In the previous article you gave examples like flying a plane, cutting your finger. What you omitted is that these are also perfectly described by probabilistic Quantum Mechanics. ...

In case anyone jumps to a premature conclusion: I’m a materialist myself. It’s just that materialism hence determinism hence no free will is a non-sequitur. ...

Reading a quote of Laplace on a website of a reputed scientist to back up an argument related to science is very weird. Laplace since many decades has become irrelevant for physics.

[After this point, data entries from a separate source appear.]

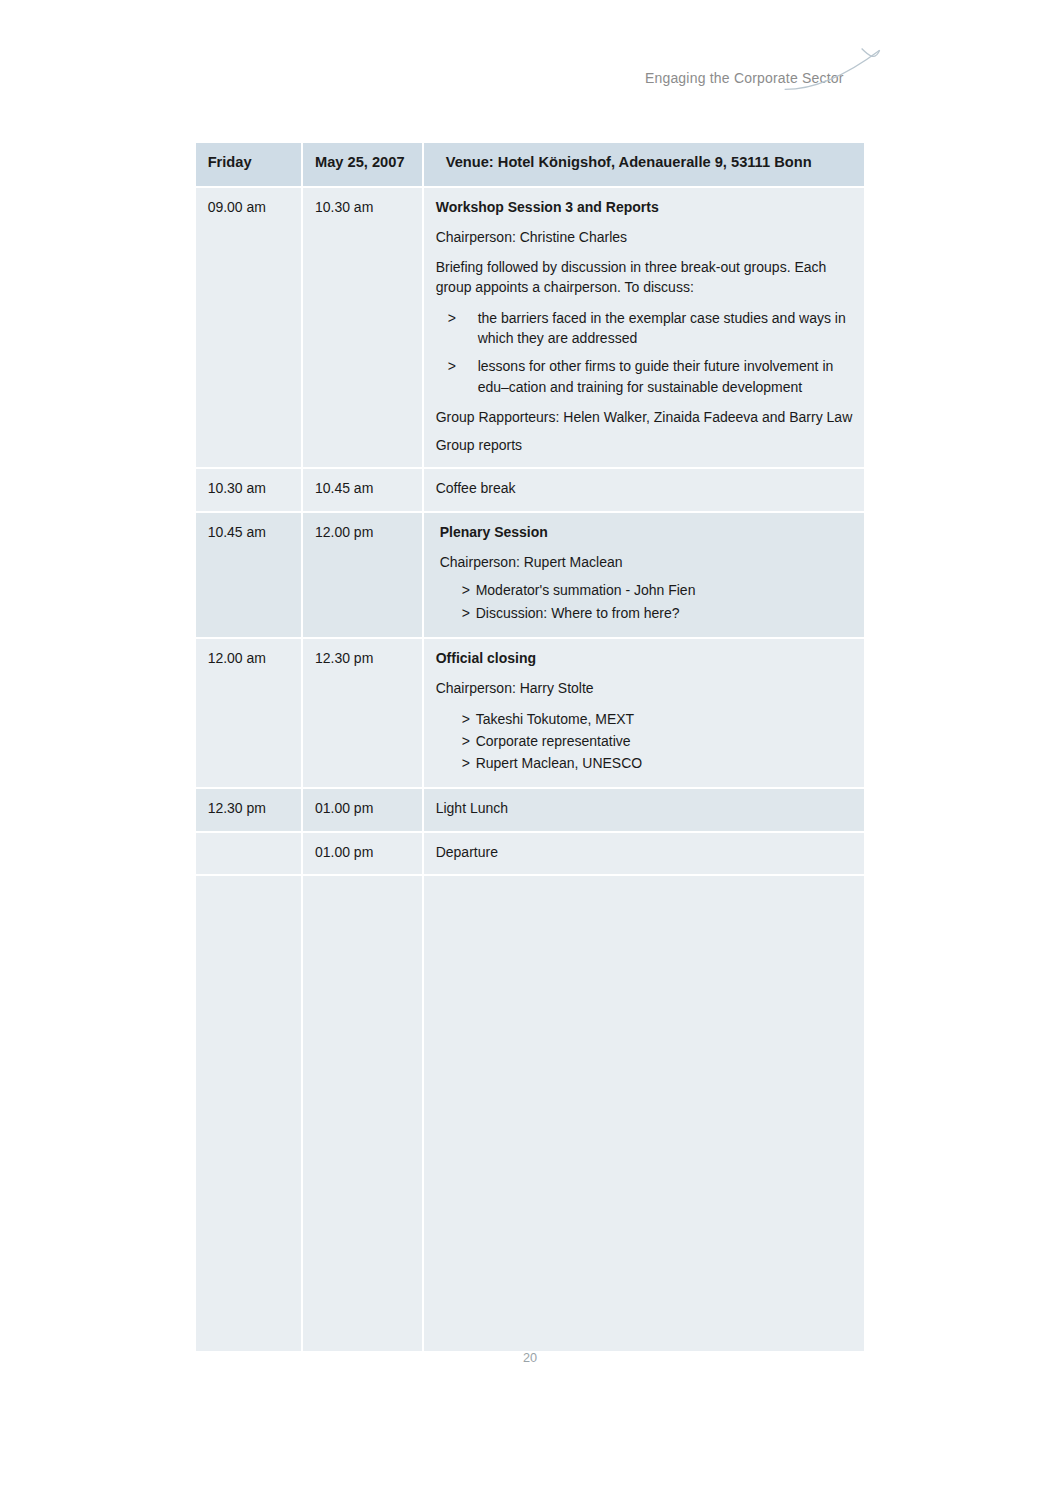Engaging the Corporate Sector
| Friday | May 25, 2007 | Venue: Hotel Königshof, Adenaueralle 9, 53111 Bonn |
| --- | --- | --- |
| 09.00 am | 10.30 am | Workshop Session 3 and Reports Chairperson: Christine Charles Briefing followed by discussion in three break-out groups. Each group appoints a chairperson. To discuss: the barriers faced in the exemplar case studies and ways in which they are addressed lessons for other firms to guide their future involvement in edu–cation and training for sustainable development Group Rapporteurs: Helen Walker, Zinaida Fadeeva and Barry Law Group reports |
| 10.30 am | 10.45 am | Coffee break |
| 10.45 am | 12.00 pm | Plenary Session Chairperson: Rupert Maclean Moderator's summation - John Fien Discussion: Where to from here? |
| 12.00 am | 12.30 pm | Official closing Chairperson: Harry Stolte Takeshi Tokutome, MEXT Corporate representative Rupert Maclean, UNESCO |
| 12.30 pm | 01.00 pm | Light Lunch |
| | 01.00 pm | Departure |
20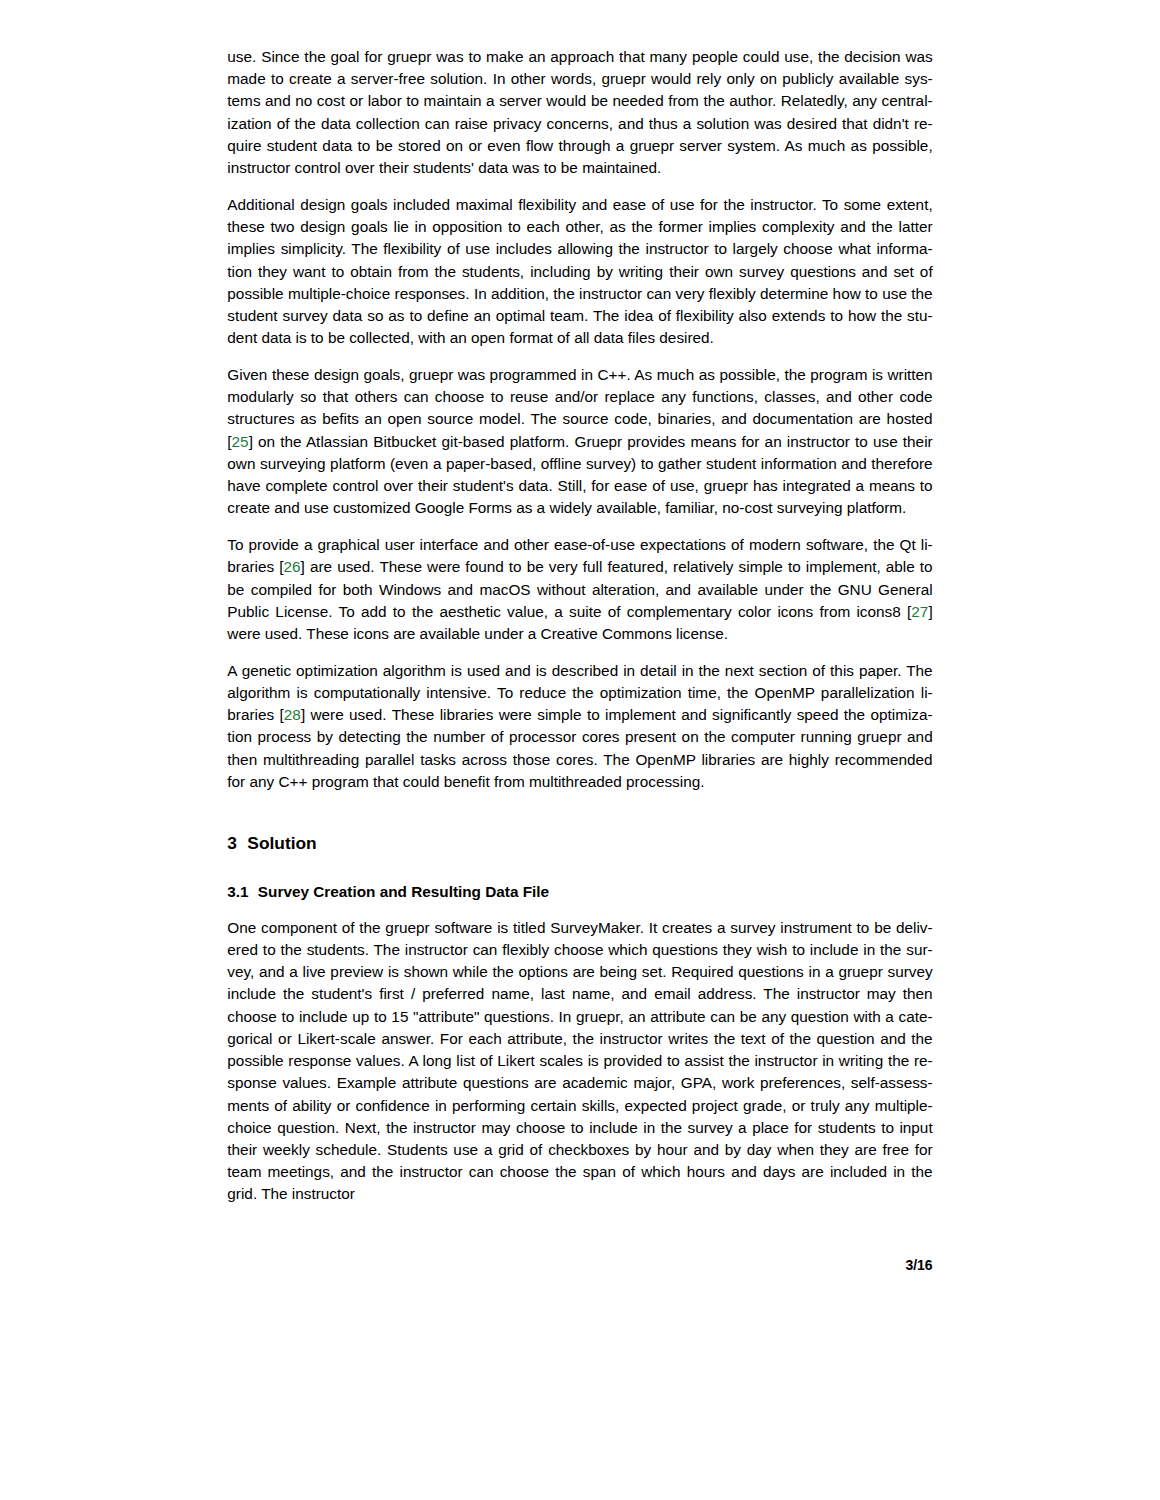use. Since the goal for gruepr was to make an approach that many people could use, the decision was made to create a server-free solution. In other words, gruepr would rely only on publicly available systems and no cost or labor to maintain a server would be needed from the author. Relatedly, any centralization of the data collection can raise privacy concerns, and thus a solution was desired that didn't require student data to be stored on or even flow through a gruepr server system. As much as possible, instructor control over their students' data was to be maintained.
Additional design goals included maximal flexibility and ease of use for the instructor. To some extent, these two design goals lie in opposition to each other, as the former implies complexity and the latter implies simplicity. The flexibility of use includes allowing the instructor to largely choose what information they want to obtain from the students, including by writing their own survey questions and set of possible multiple-choice responses. In addition, the instructor can very flexibly determine how to use the student survey data so as to define an optimal team. The idea of flexibility also extends to how the student data is to be collected, with an open format of all data files desired.
Given these design goals, gruepr was programmed in C++. As much as possible, the program is written modularly so that others can choose to reuse and/or replace any functions, classes, and other code structures as befits an open source model. The source code, binaries, and documentation are hosted [25] on the Atlassian Bitbucket git-based platform. Gruepr provides means for an instructor to use their own surveying platform (even a paper-based, offline survey) to gather student information and therefore have complete control over their student's data. Still, for ease of use, gruepr has integrated a means to create and use customized Google Forms as a widely available, familiar, no-cost surveying platform.
To provide a graphical user interface and other ease-of-use expectations of modern software, the Qt libraries [26] are used. These were found to be very full featured, relatively simple to implement, able to be compiled for both Windows and macOS without alteration, and available under the GNU General Public License. To add to the aesthetic value, a suite of complementary color icons from icons8 [27] were used. These icons are available under a Creative Commons license.
A genetic optimization algorithm is used and is described in detail in the next section of this paper. The algorithm is computationally intensive. To reduce the optimization time, the OpenMP parallelization libraries [28] were used. These libraries were simple to implement and significantly speed the optimization process by detecting the number of processor cores present on the computer running gruepr and then multithreading parallel tasks across those cores. The OpenMP libraries are highly recommended for any C++ program that could benefit from multithreaded processing.
3 Solution
3.1 Survey Creation and Resulting Data File
One component of the gruepr software is titled SurveyMaker. It creates a survey instrument to be delivered to the students. The instructor can flexibly choose which questions they wish to include in the survey, and a live preview is shown while the options are being set. Required questions in a gruepr survey include the student's first / preferred name, last name, and email address. The instructor may then choose to include up to 15 "attribute" questions. In gruepr, an attribute can be any question with a categorical or Likert-scale answer. For each attribute, the instructor writes the text of the question and the possible response values. A long list of Likert scales is provided to assist the instructor in writing the response values. Example attribute questions are academic major, GPA, work preferences, self-assessments of ability or confidence in performing certain skills, expected project grade, or truly any multiple-choice question. Next, the instructor may choose to include in the survey a place for students to input their weekly schedule. Students use a grid of checkboxes by hour and by day when they are free for team meetings, and the instructor can choose the span of which hours and days are included in the grid. The instructor
3/16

“our brains, like all physical objects, are subject to the laws of physics”
Our 21st Century laws of physics, the ones that recently gave us the higgs-boson, are completely contradicting Laplace. I refer to Stephen Hawking’s A Brief History of Time, chapter 4.
Another says:
You note that determinism also has a long history and mention Laplace (1749-) and Spinoza (1632-). But in point of fact there were compatibilists who lived before these individuals. Aristotle (343BC-) and Hobbes (1588-) are considered to be compatibilists. What are we to say about Aristotle’s views in this context? That he was responding to developments during the scientific revolution? That doesn’t seem very plausible I take it. This also suggests that the language of “the rise of compatibilism” is misleading. Compatibilism is not some newfangled theory that philosophers just concocted to give themselves jobs. Aristotle, Hobbes, Hume, Ayer, Stace, Dennett, etc. have been defending compatibilism for years.

1 comment:

  1. Philosophy sometimes begins where physics ends. At the end of Penrose's 'Road to Reality' he writes more or less about research programs, and how which way (of several beckoning) you decide to pursue a line of theory or experiment depends upon your philosophy.